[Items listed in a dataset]
*** Block opens ***
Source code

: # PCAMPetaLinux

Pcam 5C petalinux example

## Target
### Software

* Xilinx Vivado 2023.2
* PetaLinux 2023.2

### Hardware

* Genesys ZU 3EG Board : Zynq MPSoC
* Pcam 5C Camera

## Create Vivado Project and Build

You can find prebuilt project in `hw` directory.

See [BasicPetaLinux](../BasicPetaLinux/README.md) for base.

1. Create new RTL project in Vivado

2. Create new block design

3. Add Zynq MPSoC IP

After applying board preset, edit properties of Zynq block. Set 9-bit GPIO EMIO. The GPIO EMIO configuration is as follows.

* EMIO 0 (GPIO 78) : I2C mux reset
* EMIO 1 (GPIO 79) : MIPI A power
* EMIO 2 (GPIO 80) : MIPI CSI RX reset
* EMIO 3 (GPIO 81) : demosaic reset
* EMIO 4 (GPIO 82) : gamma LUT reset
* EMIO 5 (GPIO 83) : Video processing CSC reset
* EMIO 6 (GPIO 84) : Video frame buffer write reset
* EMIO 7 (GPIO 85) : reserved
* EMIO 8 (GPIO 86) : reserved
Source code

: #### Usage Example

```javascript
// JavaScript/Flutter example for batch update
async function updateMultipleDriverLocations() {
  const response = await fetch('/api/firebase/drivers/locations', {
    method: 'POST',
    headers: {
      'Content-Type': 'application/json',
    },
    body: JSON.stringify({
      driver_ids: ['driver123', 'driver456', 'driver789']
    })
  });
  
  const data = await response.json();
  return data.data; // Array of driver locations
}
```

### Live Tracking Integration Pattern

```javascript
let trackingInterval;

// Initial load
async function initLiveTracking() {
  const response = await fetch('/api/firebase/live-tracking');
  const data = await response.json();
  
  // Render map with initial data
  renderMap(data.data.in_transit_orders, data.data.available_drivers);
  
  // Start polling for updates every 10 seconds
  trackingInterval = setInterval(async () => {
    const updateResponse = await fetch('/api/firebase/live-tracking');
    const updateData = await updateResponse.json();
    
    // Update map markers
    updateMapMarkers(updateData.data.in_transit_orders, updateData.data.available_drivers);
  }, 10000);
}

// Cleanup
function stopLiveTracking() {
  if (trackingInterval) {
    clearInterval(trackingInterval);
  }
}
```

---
*** Block closes ***
From the first line of the data through the line with "3. Add Zynq MPSoC IP", quote each line exactly and add nothing else.

§ **Exercise output**:
Source code

: # PCAMPetaLinux

Pcam 5C petalinux example

## Target
### Software

* Xilinx Vivado 2023.2
* PetaLinux 2023.2

### Hardware

* Genesys ZU 3EG Board : Zynq MPSoC
* Pcam 5C Camera

## Create Vivado Project and Build

You can find prebuilt project in `hw` directory.

See [BasicPetaLinux](../BasicPetaLinux/README.md) for base.

1. Create new RTL project in Vivado

2. Create new block design

3. Add Zynq MPSoC IP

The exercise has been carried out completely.